Bill Frelick is the refugee rights program director at Human Rights Watch.
COX’S BAZAR, Bangladesh — The world’s largest refugee camp, a densely packed agglomeration of bamboo and tarp huts with 626,000 people, sits near this town in Bangladesh. It expanded rapidly and haphazardly following an ethnic cleansing campaign against the Rohingya minority in Myanmar last August.
“Our entire village came together and settled on this spot,” said a 19-year-old refugee who arrived in September. “At first this was a jungle, but we cleared it. Now there are no trees.”
Monsoon season is here, and high winds and flooding are happening now. For months, the refugees have been busily shoring up their huts, but the camp remains vulnerable. More than 215,000 refugees in the Cox’s Bazar area are at risk of landslides and flooding, according to the U.N., with only about 21,000 having been relocated from highest-risk locations and 22,000 still at very high risk of landslides.
It is crucial to relocate the Rohingya refugees to places in Bangladesh with fewer environmental risks and adequate standards of services. But a proposed alternative by the authorities is likely far more dangerous.
The Bangladesh navy and Chinese construction crews have prepared Bhasan Char, an uninhabited island in the Bay of Bengal, for the transfer of 100,000 refugees from the Cox’s Bazar area; the relocation is set to begin in September. In May, Bangladeshi Prime Minister Sheikh Hasina reportedly said that because Bangladesh is a disaster-prone country, “measures are being taken for their temporary shelter in Bhasan Char. They’ll stay there until they are repatriated.”
Bhasan Char is not sustainable for human habitation and could be seriously affected by rising sea levels and storm surges. It most likely would have very limited access to education and health services, and extremely limited opportunities for livelihoods or self-sufficiency. It would unnecessarily isolate refugees. The Bangladeshi government has made no commitment to allow refugees’ freedom of movement in and out of the island. Moreover, refugees have not consented to move there.

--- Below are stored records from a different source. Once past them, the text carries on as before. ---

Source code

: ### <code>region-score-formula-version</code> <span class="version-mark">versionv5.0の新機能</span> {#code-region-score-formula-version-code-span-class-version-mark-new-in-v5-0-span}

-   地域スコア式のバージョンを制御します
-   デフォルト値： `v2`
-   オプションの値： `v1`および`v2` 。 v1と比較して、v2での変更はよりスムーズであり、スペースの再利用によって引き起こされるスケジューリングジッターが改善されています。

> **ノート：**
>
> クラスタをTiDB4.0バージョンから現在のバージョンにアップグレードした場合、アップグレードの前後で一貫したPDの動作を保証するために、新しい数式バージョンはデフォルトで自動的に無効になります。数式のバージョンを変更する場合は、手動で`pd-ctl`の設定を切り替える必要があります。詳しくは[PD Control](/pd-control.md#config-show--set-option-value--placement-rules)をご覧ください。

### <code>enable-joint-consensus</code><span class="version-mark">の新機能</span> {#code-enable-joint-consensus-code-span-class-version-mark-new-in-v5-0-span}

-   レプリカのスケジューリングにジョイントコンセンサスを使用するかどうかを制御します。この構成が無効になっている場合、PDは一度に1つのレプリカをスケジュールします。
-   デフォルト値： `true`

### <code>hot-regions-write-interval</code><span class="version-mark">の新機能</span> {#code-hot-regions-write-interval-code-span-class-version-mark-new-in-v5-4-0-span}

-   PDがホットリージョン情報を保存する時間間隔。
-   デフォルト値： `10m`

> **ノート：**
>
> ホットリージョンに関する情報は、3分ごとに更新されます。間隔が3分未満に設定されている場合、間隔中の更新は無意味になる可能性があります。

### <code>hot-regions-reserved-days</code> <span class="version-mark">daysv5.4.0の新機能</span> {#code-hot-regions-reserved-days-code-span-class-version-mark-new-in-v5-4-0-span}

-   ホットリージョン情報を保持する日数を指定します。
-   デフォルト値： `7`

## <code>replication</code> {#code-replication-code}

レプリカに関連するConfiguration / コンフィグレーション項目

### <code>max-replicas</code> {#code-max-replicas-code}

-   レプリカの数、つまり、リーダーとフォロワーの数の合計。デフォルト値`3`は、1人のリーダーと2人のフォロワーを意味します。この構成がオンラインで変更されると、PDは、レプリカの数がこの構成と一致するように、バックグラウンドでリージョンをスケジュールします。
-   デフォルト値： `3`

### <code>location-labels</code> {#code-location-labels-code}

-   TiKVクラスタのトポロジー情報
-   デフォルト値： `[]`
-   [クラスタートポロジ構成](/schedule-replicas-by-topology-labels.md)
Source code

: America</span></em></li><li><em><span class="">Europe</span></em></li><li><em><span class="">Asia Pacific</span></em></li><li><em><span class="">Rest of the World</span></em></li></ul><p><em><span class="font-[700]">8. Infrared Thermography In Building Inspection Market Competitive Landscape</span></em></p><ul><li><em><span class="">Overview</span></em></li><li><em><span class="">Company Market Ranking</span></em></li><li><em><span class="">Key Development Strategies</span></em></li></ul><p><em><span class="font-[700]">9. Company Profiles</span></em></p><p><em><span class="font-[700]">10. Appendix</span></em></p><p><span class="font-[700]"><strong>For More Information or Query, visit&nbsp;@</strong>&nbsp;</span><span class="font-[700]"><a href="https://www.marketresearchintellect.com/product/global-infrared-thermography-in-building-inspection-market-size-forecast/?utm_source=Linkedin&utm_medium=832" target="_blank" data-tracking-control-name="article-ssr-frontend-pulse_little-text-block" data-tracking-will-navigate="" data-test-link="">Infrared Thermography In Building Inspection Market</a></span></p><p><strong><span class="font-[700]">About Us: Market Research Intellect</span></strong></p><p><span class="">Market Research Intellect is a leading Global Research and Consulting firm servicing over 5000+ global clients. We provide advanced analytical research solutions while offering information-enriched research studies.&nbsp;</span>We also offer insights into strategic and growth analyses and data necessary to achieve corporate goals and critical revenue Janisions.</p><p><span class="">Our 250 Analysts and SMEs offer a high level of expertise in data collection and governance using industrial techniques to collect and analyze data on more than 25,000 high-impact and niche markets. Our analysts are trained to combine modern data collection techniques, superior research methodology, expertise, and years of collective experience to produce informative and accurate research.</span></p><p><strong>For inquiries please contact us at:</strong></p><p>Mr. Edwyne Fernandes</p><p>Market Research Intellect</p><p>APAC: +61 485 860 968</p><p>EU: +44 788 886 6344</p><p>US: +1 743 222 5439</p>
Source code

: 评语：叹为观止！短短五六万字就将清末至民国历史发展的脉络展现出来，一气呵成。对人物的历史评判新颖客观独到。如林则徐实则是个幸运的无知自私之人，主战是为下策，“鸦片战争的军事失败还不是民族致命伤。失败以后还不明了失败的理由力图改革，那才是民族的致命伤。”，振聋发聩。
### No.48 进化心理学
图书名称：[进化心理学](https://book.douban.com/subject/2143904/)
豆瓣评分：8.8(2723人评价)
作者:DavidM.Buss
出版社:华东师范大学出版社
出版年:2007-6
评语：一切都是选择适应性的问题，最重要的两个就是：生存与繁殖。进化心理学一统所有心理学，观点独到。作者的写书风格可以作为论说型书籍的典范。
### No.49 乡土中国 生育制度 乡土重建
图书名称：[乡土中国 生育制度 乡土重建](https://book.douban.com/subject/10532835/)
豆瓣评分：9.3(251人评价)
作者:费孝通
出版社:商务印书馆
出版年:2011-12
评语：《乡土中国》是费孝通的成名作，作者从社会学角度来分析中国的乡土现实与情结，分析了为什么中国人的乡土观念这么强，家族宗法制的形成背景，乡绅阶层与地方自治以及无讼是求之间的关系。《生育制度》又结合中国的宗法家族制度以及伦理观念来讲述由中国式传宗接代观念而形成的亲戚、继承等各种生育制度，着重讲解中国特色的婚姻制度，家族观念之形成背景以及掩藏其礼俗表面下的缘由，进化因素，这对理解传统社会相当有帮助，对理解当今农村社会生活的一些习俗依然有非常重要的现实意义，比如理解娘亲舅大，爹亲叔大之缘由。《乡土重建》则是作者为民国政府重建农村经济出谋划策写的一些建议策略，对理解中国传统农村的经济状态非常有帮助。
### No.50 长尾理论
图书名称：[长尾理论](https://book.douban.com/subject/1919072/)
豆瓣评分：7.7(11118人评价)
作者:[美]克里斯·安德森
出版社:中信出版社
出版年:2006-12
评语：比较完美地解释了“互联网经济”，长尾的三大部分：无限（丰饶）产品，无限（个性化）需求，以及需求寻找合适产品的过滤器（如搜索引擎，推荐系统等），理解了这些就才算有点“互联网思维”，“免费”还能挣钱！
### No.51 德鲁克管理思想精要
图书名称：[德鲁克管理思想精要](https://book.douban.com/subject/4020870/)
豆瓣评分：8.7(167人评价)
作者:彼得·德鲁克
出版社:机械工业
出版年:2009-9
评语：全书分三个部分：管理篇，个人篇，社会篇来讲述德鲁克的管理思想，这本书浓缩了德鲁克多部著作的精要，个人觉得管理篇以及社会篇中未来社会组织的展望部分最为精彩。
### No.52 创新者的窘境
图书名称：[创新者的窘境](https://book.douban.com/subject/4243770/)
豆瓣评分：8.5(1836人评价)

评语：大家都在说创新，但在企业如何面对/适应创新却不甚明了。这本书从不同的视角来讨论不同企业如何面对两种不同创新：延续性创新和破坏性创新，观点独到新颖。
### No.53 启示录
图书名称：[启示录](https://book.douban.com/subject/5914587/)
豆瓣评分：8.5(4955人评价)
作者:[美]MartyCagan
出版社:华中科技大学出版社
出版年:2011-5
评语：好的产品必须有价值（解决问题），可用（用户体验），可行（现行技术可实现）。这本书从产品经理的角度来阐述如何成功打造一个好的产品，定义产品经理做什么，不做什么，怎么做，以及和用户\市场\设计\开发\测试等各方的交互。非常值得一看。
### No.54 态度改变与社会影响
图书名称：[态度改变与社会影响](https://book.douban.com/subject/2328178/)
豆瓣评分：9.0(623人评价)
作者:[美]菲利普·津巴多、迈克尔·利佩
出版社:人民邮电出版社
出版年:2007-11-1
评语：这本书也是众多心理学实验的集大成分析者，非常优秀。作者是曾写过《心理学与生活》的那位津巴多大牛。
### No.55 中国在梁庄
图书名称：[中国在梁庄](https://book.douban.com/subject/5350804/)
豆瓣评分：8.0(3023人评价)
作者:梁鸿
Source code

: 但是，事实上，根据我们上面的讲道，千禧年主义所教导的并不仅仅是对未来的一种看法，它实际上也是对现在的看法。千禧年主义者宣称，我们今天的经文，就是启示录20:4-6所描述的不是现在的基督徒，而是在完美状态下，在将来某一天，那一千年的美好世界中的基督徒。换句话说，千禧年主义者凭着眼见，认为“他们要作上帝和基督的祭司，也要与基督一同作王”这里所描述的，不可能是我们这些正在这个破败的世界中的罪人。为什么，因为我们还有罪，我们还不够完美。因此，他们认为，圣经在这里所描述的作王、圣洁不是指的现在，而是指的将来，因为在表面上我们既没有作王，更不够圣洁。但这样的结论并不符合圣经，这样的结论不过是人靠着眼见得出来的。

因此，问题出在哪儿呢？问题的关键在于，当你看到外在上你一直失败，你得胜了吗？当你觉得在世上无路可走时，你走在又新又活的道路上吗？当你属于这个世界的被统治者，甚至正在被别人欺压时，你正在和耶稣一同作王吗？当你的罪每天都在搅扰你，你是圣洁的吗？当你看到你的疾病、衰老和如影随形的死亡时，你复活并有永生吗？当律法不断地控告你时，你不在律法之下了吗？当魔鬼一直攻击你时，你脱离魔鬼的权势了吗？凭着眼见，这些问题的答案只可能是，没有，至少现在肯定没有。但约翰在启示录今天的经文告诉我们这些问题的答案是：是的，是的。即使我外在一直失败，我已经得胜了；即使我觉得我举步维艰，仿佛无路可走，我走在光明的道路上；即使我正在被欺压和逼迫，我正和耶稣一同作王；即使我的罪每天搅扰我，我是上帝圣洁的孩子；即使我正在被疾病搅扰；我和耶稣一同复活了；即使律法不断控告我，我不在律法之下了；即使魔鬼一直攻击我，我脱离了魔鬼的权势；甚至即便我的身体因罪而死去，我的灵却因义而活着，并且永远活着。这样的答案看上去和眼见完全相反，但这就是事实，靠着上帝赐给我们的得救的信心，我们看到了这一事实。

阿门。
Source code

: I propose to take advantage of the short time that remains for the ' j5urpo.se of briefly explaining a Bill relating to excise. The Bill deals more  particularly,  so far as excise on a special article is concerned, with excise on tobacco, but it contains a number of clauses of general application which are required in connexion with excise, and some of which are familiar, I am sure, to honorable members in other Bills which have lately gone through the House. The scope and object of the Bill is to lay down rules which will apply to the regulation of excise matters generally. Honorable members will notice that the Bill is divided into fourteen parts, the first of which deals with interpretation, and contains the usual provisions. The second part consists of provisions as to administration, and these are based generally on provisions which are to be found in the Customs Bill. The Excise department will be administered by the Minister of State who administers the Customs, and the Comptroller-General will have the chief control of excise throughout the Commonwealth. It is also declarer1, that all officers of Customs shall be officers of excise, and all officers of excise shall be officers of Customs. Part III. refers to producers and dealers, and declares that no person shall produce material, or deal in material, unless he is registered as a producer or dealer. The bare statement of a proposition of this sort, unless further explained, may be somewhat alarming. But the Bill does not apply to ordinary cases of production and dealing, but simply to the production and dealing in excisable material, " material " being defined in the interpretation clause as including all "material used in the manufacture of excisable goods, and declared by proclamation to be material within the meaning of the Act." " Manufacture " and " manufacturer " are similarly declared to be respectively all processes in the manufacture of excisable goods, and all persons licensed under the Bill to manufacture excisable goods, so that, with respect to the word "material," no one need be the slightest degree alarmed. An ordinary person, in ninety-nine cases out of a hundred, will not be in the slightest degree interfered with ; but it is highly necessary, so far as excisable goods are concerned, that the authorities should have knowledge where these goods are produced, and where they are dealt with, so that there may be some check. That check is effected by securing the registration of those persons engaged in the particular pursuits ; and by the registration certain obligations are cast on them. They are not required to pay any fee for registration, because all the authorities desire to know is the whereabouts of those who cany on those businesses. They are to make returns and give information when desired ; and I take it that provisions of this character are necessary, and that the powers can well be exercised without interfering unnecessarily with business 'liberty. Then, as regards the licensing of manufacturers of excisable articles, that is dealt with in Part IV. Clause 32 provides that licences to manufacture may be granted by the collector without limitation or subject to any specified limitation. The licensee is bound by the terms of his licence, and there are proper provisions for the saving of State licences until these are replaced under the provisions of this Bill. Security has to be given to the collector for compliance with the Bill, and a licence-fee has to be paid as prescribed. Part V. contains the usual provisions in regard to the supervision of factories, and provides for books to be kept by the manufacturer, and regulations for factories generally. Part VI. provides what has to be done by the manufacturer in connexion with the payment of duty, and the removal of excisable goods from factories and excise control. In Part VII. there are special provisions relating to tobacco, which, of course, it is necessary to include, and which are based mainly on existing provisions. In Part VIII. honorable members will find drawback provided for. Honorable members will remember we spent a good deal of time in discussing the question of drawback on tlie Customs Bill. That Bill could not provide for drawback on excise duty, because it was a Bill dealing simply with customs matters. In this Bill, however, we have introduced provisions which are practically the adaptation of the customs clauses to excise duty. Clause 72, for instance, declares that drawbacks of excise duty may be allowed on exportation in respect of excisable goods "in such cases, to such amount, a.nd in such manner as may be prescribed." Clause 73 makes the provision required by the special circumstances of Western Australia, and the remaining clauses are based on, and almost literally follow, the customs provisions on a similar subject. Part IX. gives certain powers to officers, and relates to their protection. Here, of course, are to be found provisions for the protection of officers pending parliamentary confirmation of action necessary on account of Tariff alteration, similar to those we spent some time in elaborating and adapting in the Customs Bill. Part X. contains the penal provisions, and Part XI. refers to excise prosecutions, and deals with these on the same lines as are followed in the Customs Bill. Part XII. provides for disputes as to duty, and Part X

As recently as 1999, Bhasan Char did not even exist. Formed by silt from Bangladesh’s Meghna River, the flat mangrove and grass island has been unstable and uninhabitable with a rapidly shifting shoreline for the past 20 years. Reuters reported in March that “nearby islands have a tidal range as high as six meters [19.7 feet], and a strong cyclone during a high tide would likely leave the entire island submerged, according to Golam Mahabub Sarwar of Bangladesh’s Ministry of Land.”
What is more, Bhasan Char is not the only option for relocation. According to experts who spoke with Human Rights Watch, there are six feasible relocation sites that could accommodate 263,000 people closer to the existing camp and within the containment area the government has designated to limit free movement of refugees. Although the risk of cyclones and storm surges remains in the coastal areas, these sites consist of scrubland in gentle slopes, which mitigates the risk of landslides.
The refugees I interviewed all expressed their preference to go back to Myanmar, but only when conditions allowed them to return voluntarily: citizenship, recognition of their Rohingya identity, justice for crimes committed against them, return of homes and property and assurances of security, peace and respect for their rights.
That is not going to happen anytime soon. In the meantime, the Bangladeshi authorities should consult with the refugees and facilitate the voluntary relocation of those who want to leave the mega camp to smaller, less densely packed camps on flat, accessible land nearby. This offers the best prospect for maintaining a sustainable, dignified life until it is safe to go home.